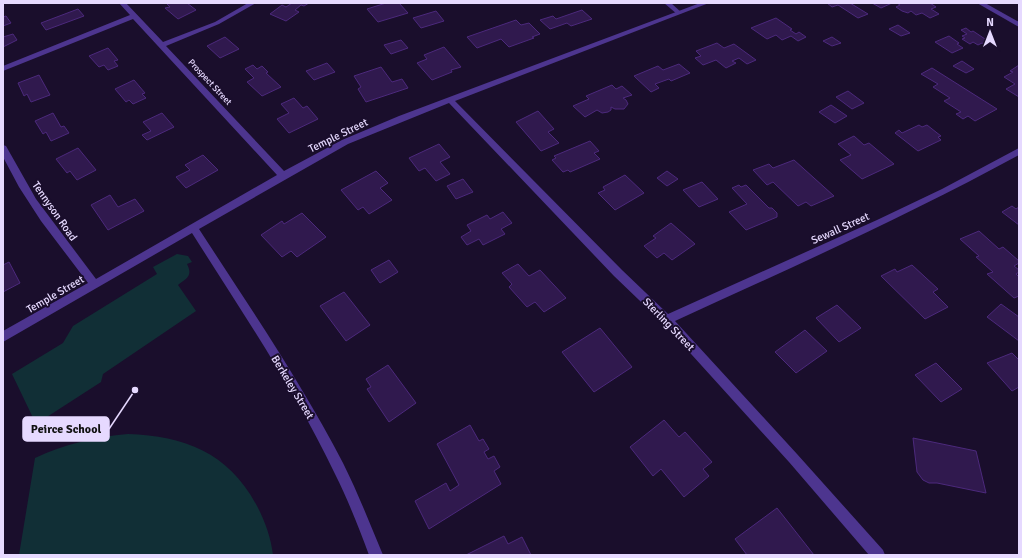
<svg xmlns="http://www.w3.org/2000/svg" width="1022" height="558" viewBox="0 0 1022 558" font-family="Signika,sans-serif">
	<rect width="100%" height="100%" fill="#1a0e2c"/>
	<!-- green -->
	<g fill="#112f36">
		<path d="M177,254l11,2 4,6 -5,2c6,12 0,14 -9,21l18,26 -93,63 -2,8 -65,42 -24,-50 51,-31 10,-17 84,-52 -4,-7z"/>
		<path d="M128,434c57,2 101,19 129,72 8,15 14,32 16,49h-254l16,-97c30,-14 60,-21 93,-24z"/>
	</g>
	<!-- building -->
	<g fill="#30194e" stroke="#4c297c">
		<polygon points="169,3 187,3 196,10 178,19 165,8 170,7 167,4"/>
		<polygon points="292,3 309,3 304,6 301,5 295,10 299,12 286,21 270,14 282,5 286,7"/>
		<polygon points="386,3 399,3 408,13 378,22 367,9"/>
		<polygon points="827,3 850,3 868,14 858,18 838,5 832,7"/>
		<polygon points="872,3 892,3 881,8"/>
		<polygon points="897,3 930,3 936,7 931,9 939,14 930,18 922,13 916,15 911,11 908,13 902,11 896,7 900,5"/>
		<polygon points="78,9 84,16 46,30 41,23"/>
		<polygon points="582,10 592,19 571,26 567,23 550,29 540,20 553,16 556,19"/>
		<polygon points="436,11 444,21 421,28 413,18"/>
		<polygon points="6,16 11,23 3,26 3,17"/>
		<polygon points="776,18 792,29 790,30 796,34 799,32 806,37 798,41 791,36 782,40 776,35 767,39 751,28"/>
		<polygon points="516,20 521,25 529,23 540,34 532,37 534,38 509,47 501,39 477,48 467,37"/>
		<polygon points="898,25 910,33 901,36 889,29"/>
		<polygon points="966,28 971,32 973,31 991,43 986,45 982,43 978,45 973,42 970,44 962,39 965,38 962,36 967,34 961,30"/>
		<polygon points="13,34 17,40 3,47 3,37"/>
		<polygon points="949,36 959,43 957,44 963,48 952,53 935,42"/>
		<polygon points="225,37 239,49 220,58 207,46"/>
		<polygon points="832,37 841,43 832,46 823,41"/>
		<polygon points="401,40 408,48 391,54 384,45"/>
		<polygon points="717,43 724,48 734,44 756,60 747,64 739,58 732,61 736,63 726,68 716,60 703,65 695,58 701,56 696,51"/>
		<polygon points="444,47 461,67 451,70 452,72 432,80 417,63 427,59 424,55"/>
		<polygon points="108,48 118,60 114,61 118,66 108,70 104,65 99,67 89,56"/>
		<polygon points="962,61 974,69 966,73 953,66"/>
		<polygon points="327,63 335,72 314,80 306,71"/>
		<polygon points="679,64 690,73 671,81 669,79 655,84 659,88 651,92 634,76 658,66 663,70"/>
		<polygon points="253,65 257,69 262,66 268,72 266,73 281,87 262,96 247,82 254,78 245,69"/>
		<polygon points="1019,65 1019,97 1006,89 1015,84 1004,77 1013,72 1010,71"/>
		<polygon points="381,67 392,82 402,79 408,88 366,102 358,89 361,87 354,76"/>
		<polygon points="932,68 997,109 975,121 968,116 963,119 956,114 961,112 944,101 950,98 933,87 938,84 921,74"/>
		<polygon points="39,75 50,95 31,102 27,94 24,96 18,83"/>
		<polygon points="134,80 145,93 142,94 146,98 133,104 129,100 126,102 115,89"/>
		<polygon points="612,85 616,89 622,86 632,95 623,98 626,100 628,104 624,109 615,109 611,107 611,110 608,112 602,113 597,110 585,117 573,106 589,99 586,96"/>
		<polygon points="848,91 864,103 852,109 836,97"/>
		<polygon points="294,98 303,108 307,106 318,119 289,133 277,119 289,113 281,104"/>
		<polygon points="831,105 847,116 835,123 819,112"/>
		<polygon points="538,111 554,129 548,132 559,143 541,151 516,122"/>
		<polygon points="53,113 61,127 64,126 69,133 51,141 46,132 43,134 35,121"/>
		<polygon points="162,113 174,127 147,140 142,135 151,131 143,122"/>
		<polygon points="919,125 922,127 927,125 941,136 938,137 941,140 918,151 895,133 899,130 902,133"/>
		<polygon points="854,136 864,145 869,143 894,164 862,179 840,160 851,155 838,144"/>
		<polygon points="590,141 599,151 594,153 600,159 570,172 568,170 563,172 552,160 556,158 554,156"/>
		<polygon points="439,144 450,157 440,162 450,174 436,181 425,168 419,171 409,158"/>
		<polygon points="78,148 96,170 77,180 70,171 67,173 56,159"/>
		<polygon points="203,155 218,170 186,188 176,177 190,170 185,165"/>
		<polygon points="794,160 834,196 811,206 806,202 798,206 773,182 767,185 753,170 769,164 773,168"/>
		<polygon points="376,171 388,183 380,188 392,200 369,214 363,207 358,210 341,190"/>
		<polygon points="667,171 678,179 667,186 657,178"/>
		<polygon points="625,175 644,193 615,210 598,193 605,190 603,187"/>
		<polygon points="463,179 473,192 456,199 447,186"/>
		<polygon points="702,182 718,199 699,207 683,190"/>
		<polygon points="739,185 741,187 746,185 769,208 772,208 777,213 777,217 746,230 729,212 747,204 732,188"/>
		<polygon points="110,195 118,207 135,199 144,211 108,230 91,205"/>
		<polygon points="1012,206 1016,209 1019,207 1019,225 1002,212"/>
		<polygon points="503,212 512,223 501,229 505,234 483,245 479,239 467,245 461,237 471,231 467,225 487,215 490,219"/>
		<polygon points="302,213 326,237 297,257 291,251 282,257 261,235 282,221 284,224"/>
		<polygon points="671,223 695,244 672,260 664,253 657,258 644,246 656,238 653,236"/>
		<polygon points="979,231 999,249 1003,247 1019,261 1019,263 1014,266 1019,270 1019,272 1016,274 1019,277 1019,296 1014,298 987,274 993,272 976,257 979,256 960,239"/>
		<polygon points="389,260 398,272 380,283 371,270"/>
		<polygon points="9,262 20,283 3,292 3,265"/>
		<polygon points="518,264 529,276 540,270 566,298 544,312 535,302 527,307 509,287 512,284 502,273"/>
		<polygon points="912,265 938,289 933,292 948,307 925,319 881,276 895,269 897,272"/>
		<polygon points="344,292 370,325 346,341 320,306"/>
		<polygon points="1001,304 1019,317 1019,341 987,317"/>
		<polygon points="837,305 861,328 839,342 816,318"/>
		<polygon points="600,328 632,367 594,392 562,352"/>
		<polygon points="805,330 827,351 796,373 775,352"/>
		<polygon points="1012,353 1019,360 1019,387 1012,391 987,363"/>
		<polygon points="936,363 962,389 941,402 915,375"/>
		<polygon points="388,365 416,403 389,422 367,389 371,387 366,379"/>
		<polygon points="664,420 679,437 685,432 712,462 703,469 709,476 684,497 661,469 653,476 630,447"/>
		<polygon points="470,425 479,441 483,439 489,449 484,452 488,459 494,456 500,467 494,471 501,484 429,529 415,501 446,483 450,491 459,485 437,444"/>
		<polygon points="913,438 976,451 986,493 937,483 929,483 923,480 917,472"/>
		<polygon points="777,508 814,555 747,555 735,539"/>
		<polygon points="504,536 508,544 522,537 531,555 466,555"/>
	</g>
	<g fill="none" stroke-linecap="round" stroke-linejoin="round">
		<!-- service -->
		<polygon fill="#4d358f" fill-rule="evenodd" points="664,3 671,3 682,13 677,14"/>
		<!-- minor -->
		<g fill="#4d358f" fill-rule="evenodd">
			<path d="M119,3h7l37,39 52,-20 33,-19h8l-37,21 -53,22 118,125 58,-31 57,-24 301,-113h9l-254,98 167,169 46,44 209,-94 65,-31 77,-41v7c-112,61 -228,113 -344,166l122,133 86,96 2,5h-16l-80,-93 -126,-139 -49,-47 -165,-173 -101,41 -149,85c50,77 102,153 144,234 15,30 27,61 40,92h-14c-10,-27 -21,-55 -34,-81 -40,-84 -93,-162 -143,-241l-189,109v-11l85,-48 -47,-62 -22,-34 -16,-30v-12l3,1 30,53 60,80 181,-104 -144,-156 -130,52v-5l127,-51z"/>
			<polygon points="977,3 985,3 1019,22 1019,27"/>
		</g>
	</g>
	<g text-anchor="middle" stroke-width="4" stroke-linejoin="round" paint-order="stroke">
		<!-- far-street labels -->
		<g font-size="9" fill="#e6d9ff" stroke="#1a0e2c">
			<text transform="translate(210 82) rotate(47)" y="3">Prospect Street</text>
		</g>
		<!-- street labels -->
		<g font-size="11" fill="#e6d9ff" stroke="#1a0e2c">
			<text transform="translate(338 135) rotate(-26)" y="4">Temple Street</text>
			<text transform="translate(55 211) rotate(55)" y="4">Tennyson Road</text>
			<text transform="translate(840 228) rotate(-24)" y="4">Sewall Street</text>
			<text transform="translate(55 294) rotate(-30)" y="4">Temple Street</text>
			<text transform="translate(669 324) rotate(46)" y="4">Sterling Street</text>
			<text transform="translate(293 387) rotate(59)" y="4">Berkeley Street</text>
		</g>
	</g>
	<!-- callouts -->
	<path fill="none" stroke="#e6d9ff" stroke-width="1.5" d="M135 390L109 429"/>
	<circle fill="#e6d9ff" stroke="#1a0e2c" stroke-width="1.5" cx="135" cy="390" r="4"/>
	<rect fill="#e6d9ff" stroke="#e6d9ff" stroke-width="1.5" x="23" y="417" width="86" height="24" rx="4"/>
	<g font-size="12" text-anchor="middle" font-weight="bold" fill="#111">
		<text x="66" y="433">Peirce School</text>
	</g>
	<!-- border -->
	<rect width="1022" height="558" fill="none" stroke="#e6d9ff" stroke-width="8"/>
	<!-- north arrow -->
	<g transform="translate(990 32)" stroke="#1a0e2c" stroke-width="3" paint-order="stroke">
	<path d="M0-3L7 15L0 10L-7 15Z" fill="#e6d9ff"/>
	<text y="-6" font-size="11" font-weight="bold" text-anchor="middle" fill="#e6d9ff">N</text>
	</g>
</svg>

-- -- --

- EXERCISE AIM
Report all lines of the data that include the word "round".

- RESULT FOR THIS EXERCISE
	<g fill="none" stroke-linecap="round" stroke-linejoin="round">
	<g text-anchor="middle" stroke-width="4" stroke-linejoin="round" paint-order="stroke">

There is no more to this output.